Uno de los libros que fueron más buscados del desaparecido periodista Luis Carandell, en los años finales de la dictadura del general Francisco Franco -ya ha llovido- fue el titulado Celtiberia Show. Se trataba de una entretenida e inteligente recopilación de noticias y visiones muy particulares sobre la historia de España, para provocar la risa o la sonrisa del lector al hilo, asimismo, de algunas informaciones sobre disposiciones, extrañas situaciones y verdaderos disparates que emanaban; como en todo tiempo, según vemos en nuestros días, también; de las distintas instancias de los gobiernos que se sucedieron desde la Edad Media hasta ese tiempo de la dictadura de Franco, como hoy pudiesen serlo de éstos otros tumultuosos gabinetes ministeriales, poco menos prolíficos, por cierto, en la producción de dislates, despropósitos y otras extravagancias.

En las páginas de aquella publicación -y hablo de memoria- se recogía una viñeta humorística, previamente publicada en la prensa en la que, con un fondo de altas sierras y frondosos valles, un campesino bajito y tocado de aplastada boina se dirigía a un barrigudo caballero, ataviado con impecable chaqué y chistera, diciéndole: "Cuando el bosque se quema, algo suyo se quema, señor conde…". Fíjense que subversión tan ingenua y que alguien, no obstante, llegaba a suponer peligrosa…

Los incendios forestales, desgraciadamente, son el pan nuestro de cada día durante los tórridos veranos en los países del sur de Europa, incluso en otros de lejanas latitudes y en otros continentes.

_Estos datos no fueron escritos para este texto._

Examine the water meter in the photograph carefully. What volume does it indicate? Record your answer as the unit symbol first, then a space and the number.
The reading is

España no se libra, ni mucho menos de esa lacra y desde hace muchas décadas. Provocados unos, a mala conciencia y otros fortuitos por causas accidentales o naturales, nos convierten en poco menos que familiares las terribles imágenes del fuego engullendo centenarios bosques y acorralando a criaturas de todo tipo, presas del pánico, en poblaciones que se ven cercadas por las devoradoras lenguas que danzan con ardor desmedido sobre inmensas e incontroladas lumbres, haciendo desaparecer cualquier presencia de vida en nuestros montes -sean o no sean del señor conde, qué más da- a los que acuden, menos mal, siempre con heroica eficacia, bomberos, unidades militares, voluntarios y otros expertos a los que nunca agradeceremos lo bastante.

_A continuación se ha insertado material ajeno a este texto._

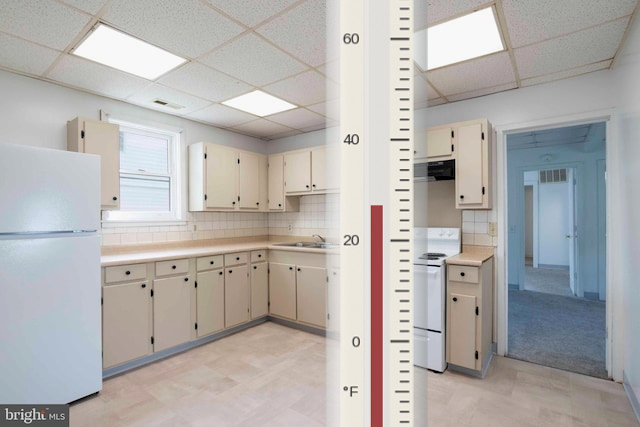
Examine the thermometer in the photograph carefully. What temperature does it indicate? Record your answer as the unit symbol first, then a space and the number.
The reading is °F 27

Uno piensa; sin saber del asunto, como fácilmente se puede suponer; que harían falta, por lo menos, dos cosas -habría una tercera que merece columna aparte- para paliar en algo este gravísimo problema. La una, legislar de modo que el posible castigo a quien a sabiendas lo cause, le haga desistir de antemano, incluso de pensarlo. Y lo otro, potenciar el estudio, la investigación y los medios de aquellos profesionales que saben contener este terrible mal que es el monte ardiendo. ¿O no?